◆ What is required ◆
In this exercise, the data must be written out exactly.

◆ Provided material ◆

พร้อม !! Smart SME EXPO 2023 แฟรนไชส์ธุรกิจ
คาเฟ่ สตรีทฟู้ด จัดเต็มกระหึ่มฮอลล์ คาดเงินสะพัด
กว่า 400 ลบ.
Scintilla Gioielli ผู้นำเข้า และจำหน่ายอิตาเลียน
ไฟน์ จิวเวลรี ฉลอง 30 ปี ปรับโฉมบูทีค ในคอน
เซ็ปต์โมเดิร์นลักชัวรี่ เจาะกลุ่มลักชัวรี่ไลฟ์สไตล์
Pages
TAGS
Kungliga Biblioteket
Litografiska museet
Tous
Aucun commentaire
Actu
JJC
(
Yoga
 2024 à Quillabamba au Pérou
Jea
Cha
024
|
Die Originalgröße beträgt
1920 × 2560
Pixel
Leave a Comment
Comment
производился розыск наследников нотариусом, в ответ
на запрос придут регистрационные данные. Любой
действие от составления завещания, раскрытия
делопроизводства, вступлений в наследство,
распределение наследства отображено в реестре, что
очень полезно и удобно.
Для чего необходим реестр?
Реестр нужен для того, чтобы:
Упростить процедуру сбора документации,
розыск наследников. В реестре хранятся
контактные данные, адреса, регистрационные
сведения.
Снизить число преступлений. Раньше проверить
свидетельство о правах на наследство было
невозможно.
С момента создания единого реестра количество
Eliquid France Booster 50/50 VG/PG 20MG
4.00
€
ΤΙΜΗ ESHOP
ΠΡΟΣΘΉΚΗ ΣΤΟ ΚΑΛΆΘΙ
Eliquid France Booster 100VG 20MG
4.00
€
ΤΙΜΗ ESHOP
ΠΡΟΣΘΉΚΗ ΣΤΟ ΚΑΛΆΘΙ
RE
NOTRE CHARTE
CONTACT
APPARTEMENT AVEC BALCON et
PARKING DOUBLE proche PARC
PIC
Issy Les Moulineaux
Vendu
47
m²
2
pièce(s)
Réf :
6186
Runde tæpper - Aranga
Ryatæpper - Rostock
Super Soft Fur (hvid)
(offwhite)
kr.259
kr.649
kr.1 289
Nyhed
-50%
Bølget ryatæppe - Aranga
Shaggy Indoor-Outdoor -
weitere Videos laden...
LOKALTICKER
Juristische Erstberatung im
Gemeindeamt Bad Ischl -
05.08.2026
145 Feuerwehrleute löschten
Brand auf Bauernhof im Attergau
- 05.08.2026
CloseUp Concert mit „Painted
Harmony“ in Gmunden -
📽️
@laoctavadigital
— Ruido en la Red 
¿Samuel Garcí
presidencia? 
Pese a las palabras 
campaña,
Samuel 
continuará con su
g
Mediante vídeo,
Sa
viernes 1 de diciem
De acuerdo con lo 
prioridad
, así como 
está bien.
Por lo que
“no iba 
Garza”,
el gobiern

◆ Response area ◆
พร้อม !! Smart SME EXPO 2023 แฟรนไชส์ธุรกิจ
คาเฟ่ สตรีทฟู้ด จัดเต็มกระหึ่มฮอลล์ คาดเงินสะพัด
กว่า 400 ลบ.
Scintilla Gioielli ผู้นำเข้า และจำหน่ายอิตาเลียน
ไฟน์ จิวเวลรี ฉลอง 30 ปี ปรับโฉมบูทีค ในคอน
เซ็ปต์โมเดิร์นลักชัวรี่ เจาะกลุ่มลักชัวรี่ไลฟ์สไตล์
Pages
TAGS
Kungliga Biblioteket
Litografiska museet
Tous
Aucun commentaire
Actu
JJC
(
Yoga
 2024 à Quillabamba au Pérou
Jea
Cha
024
|
Die Originalgröße beträgt
1920 × 2560
Pixel
Leave a Comment
Comment
производился розыск наследников нотариусом, в ответ
на запрос придут регистрационные данные. Любой
действие от составления завещания, раскрытия
делопроизводства, вступлений в наследство,
распределение наследства отображено в реестре, что
очень полезно и удобно.
Для чего необходим реестр?
Реестр нужен для того, чтобы:
Упростить процедуру сбора документации,
розыск наследников. В реестре хранятся
контактные данные, адреса, регистрационные
сведения.
Снизить число преступлений. Раньше проверить
свидетельство о правах на наследство было
невозможно.
С момента создания единого реестра количество
Eliquid France Booster 50/50 VG/PG 20MG
4.00
€
ΤΙΜΗ ESHOP
ΠΡΟΣΘΉΚΗ ΣΤΟ ΚΑΛΆΘΙ
Eliquid France Booster 100VG 20MG
4.00
€
ΤΙΜΗ ESHOP
ΠΡΟΣΘΉΚΗ ΣΤΟ ΚΑΛΆΘΙ
RE
NOTRE CHARTE
CONTACT
APPARTEMENT AVEC BALCON et
PARKING DOUBLE proche PARC
PIC
Issy Les Moulineaux
Vendu
47
m²
2
pièce(s)
Réf :
6186
Runde tæpper - Aranga
Ryatæpper - Rostock
Super Soft Fur (hvid)
(offwhite)
kr.259
kr.649
kr.1 289
Nyhed
-50%
Bølget ryatæppe - Aranga
Shaggy Indoor-Outdoor -
weitere Videos laden...
LOKALTICKER
Juristische Erstberatung im
Gemeindeamt Bad Ischl -
05.08.2026
145 Feuerwehrleute löschten
Brand auf Bauernhof im Attergau
- 05.08.2026
CloseUp Concert mit „Painted
Harmony“ in Gmunden -
📽️
@laoctavadigital
— Ruido en la Red 
¿Samuel Garcí
presidencia? 
Pese a las palabras 
campaña,
Samuel 
continuará con su
g
Mediante vídeo,
Sa
viernes 1 de diciem
De acuerdo con lo 
prioridad
, así como 
está bien.
Por lo que
“no iba 
Garza”,
el gobiern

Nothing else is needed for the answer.